Lerner writes from a family systems theory perspective, examining the way that conflicts are shaped by hidden history and family dynamics. She writes about overfunctioners and underfunctioners and their tendency to get stuck in those roles -- one spouse doing too much of the work in a given area, the other not carrying his (or her) weight. An example: I've always paid the bills. When Alex arrived and I left my full-time job, we had a lot less money and I was constantly fretting about it. Elwood did not respond by pinching pennies; he responded by buying stereo equipment. I freaked out. He bought more stereo equipment.
It's easy to get stuck in a counterproductive pattern, with one spouse saying, "We have a really big problem here," and the other saying, "Problem? What problem? I do not see this problem of which you speak." The solution, Lerner posits, is not to yell louder but to take a step toward the middle, to say, "Hm, maybe you have a point." During our disagreements about money I asked Elwood to take over the bill-paying. This felt to me like the height of folly. I bit my tongue when he scribbled out his mistakes in my previously immaculate checkbook register. We racked up late fees in that first month. And yet weirdly, unbelievably, it worked. When I let go, a little, and he stepped up, a little, it brought the tension about money way down, immediately.
I know my hot button reaction, my determination to be the one who always tries hard enough, isn't healthy. There's probably a wealth of tell-it-to-your-therapist crud behind my fear of underachieving, but I don't really have the inclination or the emotional energy to go digging right now. What I will do is take a small step toward the middle, and say, Hi, my name is Jamie and sometimes I don't try hard enough. Sometimes I try too hard. Sometimes I do one when the other was called for.
This whole train of thought reminded me of reading Alfie Kohn's Unconditional Parenting last fall. He writes about our kids' need to know that we love them whether or not they succeed. I thought, Did I feel that way about my parents, that they would love me just as much if I failed? Not at all. And then I thought, Do I feel that way about God, that he will love me just the same whether or not I succeed, whether or not I try hard? The answer hit me like a ton of bricks: Of course not. Don't be ridiculous.

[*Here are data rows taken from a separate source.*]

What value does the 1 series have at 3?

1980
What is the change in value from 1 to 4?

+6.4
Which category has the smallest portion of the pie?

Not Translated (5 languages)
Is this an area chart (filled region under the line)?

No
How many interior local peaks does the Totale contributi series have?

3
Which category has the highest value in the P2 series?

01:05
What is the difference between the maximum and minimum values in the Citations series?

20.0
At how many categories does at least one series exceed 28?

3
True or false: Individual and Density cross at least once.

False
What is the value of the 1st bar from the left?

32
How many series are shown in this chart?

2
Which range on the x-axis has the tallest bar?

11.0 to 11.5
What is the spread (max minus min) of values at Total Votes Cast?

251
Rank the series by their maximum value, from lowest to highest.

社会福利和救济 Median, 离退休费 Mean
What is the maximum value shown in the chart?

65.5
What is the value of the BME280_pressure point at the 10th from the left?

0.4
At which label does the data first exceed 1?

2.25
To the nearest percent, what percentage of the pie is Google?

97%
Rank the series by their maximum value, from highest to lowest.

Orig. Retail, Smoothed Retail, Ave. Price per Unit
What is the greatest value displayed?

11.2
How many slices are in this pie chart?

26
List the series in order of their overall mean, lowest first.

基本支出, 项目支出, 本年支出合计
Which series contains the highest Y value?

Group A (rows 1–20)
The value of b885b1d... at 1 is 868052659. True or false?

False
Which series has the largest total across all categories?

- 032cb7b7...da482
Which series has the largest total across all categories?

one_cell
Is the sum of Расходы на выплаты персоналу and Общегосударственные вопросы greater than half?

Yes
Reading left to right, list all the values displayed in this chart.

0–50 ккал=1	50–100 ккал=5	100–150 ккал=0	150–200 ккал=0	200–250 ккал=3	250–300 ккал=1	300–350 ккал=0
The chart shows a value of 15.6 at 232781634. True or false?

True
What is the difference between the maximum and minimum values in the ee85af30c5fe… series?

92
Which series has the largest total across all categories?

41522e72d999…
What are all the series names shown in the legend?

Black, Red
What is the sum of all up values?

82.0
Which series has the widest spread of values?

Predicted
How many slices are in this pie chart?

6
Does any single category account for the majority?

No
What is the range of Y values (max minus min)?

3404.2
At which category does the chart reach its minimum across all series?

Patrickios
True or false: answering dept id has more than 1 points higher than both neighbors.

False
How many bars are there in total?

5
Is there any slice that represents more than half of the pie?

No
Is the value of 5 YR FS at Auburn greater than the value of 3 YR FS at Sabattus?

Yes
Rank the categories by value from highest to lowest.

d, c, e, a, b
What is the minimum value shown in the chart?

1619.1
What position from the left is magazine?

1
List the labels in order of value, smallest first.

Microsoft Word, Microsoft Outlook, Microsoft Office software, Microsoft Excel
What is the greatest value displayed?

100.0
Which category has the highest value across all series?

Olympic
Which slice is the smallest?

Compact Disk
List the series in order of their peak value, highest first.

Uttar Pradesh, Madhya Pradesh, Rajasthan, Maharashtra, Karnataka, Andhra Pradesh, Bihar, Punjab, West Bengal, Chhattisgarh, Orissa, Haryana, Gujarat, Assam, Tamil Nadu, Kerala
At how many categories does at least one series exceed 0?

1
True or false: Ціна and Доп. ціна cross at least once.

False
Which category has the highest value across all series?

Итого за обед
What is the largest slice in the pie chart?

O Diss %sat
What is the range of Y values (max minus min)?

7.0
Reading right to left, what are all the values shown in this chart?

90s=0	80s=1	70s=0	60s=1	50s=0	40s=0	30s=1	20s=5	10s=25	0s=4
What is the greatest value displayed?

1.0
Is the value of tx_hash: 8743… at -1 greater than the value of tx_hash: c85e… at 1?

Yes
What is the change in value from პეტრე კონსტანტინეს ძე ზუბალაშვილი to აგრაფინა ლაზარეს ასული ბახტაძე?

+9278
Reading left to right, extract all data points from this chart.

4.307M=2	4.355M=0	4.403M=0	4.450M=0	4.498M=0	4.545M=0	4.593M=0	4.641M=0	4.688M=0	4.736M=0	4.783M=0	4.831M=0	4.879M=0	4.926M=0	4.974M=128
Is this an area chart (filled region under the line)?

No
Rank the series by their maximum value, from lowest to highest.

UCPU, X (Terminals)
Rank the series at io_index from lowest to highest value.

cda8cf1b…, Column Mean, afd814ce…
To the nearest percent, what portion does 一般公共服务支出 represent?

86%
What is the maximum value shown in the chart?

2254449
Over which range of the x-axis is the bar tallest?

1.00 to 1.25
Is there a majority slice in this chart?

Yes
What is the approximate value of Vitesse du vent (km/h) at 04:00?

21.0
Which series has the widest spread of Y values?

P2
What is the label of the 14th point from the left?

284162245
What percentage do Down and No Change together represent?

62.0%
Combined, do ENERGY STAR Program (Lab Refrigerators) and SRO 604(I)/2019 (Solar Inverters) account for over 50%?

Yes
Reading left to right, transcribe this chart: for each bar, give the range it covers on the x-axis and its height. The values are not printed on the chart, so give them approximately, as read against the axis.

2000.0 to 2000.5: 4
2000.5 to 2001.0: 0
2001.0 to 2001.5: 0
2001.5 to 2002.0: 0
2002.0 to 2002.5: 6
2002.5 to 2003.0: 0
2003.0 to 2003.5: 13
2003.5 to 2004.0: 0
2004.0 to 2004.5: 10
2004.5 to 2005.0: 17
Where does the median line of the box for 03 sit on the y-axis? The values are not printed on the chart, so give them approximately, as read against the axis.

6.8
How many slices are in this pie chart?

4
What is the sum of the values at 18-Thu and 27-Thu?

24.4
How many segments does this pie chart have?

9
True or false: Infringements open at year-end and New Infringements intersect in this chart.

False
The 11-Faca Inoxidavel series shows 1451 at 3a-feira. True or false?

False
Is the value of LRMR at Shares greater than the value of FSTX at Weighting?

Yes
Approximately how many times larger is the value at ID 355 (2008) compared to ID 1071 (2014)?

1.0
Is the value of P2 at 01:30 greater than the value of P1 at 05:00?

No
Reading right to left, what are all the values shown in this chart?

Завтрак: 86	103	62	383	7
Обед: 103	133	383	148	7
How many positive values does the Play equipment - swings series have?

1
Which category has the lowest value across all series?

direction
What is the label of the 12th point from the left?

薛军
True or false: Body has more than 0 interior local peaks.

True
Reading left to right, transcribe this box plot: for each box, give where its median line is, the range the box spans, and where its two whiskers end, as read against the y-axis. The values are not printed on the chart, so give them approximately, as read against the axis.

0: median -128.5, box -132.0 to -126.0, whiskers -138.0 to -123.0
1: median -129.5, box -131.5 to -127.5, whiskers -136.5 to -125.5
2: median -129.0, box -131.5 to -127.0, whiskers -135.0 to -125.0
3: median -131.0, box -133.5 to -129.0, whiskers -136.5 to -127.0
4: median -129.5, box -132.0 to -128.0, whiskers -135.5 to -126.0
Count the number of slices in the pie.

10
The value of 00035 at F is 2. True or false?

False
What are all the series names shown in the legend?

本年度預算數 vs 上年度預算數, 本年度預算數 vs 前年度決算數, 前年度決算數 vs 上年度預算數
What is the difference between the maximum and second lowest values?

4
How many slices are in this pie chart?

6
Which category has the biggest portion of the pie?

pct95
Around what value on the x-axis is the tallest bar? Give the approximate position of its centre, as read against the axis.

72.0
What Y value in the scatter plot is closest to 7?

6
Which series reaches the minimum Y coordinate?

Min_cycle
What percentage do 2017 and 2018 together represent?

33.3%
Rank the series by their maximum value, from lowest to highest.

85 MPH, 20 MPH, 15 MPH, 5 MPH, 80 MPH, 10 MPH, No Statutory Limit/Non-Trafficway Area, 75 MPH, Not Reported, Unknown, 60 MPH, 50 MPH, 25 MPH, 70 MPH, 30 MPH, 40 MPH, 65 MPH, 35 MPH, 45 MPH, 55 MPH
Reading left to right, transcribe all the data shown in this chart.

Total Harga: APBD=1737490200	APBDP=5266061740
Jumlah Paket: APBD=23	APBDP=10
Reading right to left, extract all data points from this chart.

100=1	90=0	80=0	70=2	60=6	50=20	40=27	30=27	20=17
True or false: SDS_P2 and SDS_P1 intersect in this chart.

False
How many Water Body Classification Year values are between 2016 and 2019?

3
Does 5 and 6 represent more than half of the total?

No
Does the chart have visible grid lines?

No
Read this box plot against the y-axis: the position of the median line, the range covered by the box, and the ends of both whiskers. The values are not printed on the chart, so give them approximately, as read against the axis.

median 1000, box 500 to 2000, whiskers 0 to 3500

Theologically, that's absurd. Of course I cannot make God love me more or less by my actions. But in my heart of hearts, theology is taking a back seat to fear.
I have waffled about posting this, because it leaves me feeling pretty naked. But one of my goals here is to write authentically about my life as a Christian, about its struggles and uncertainties as well as its satisfactions. So here it is.
This isn't really about the swimming lessons. I think, if I had it to do over again, that I would still listen to the small boy saying he was scared and tired, still say he could stay with me instead of going back in the water. It's more about what came afterward. Maybe the next time we have that conversation, I can respond with a little more equanimity. Maybe it doesn't have to be such a bad thing to hear that I could have tried harder.
Most gladly, therefore, I will rather boast about my weaknesses, so that the power of Christ may dwell in me.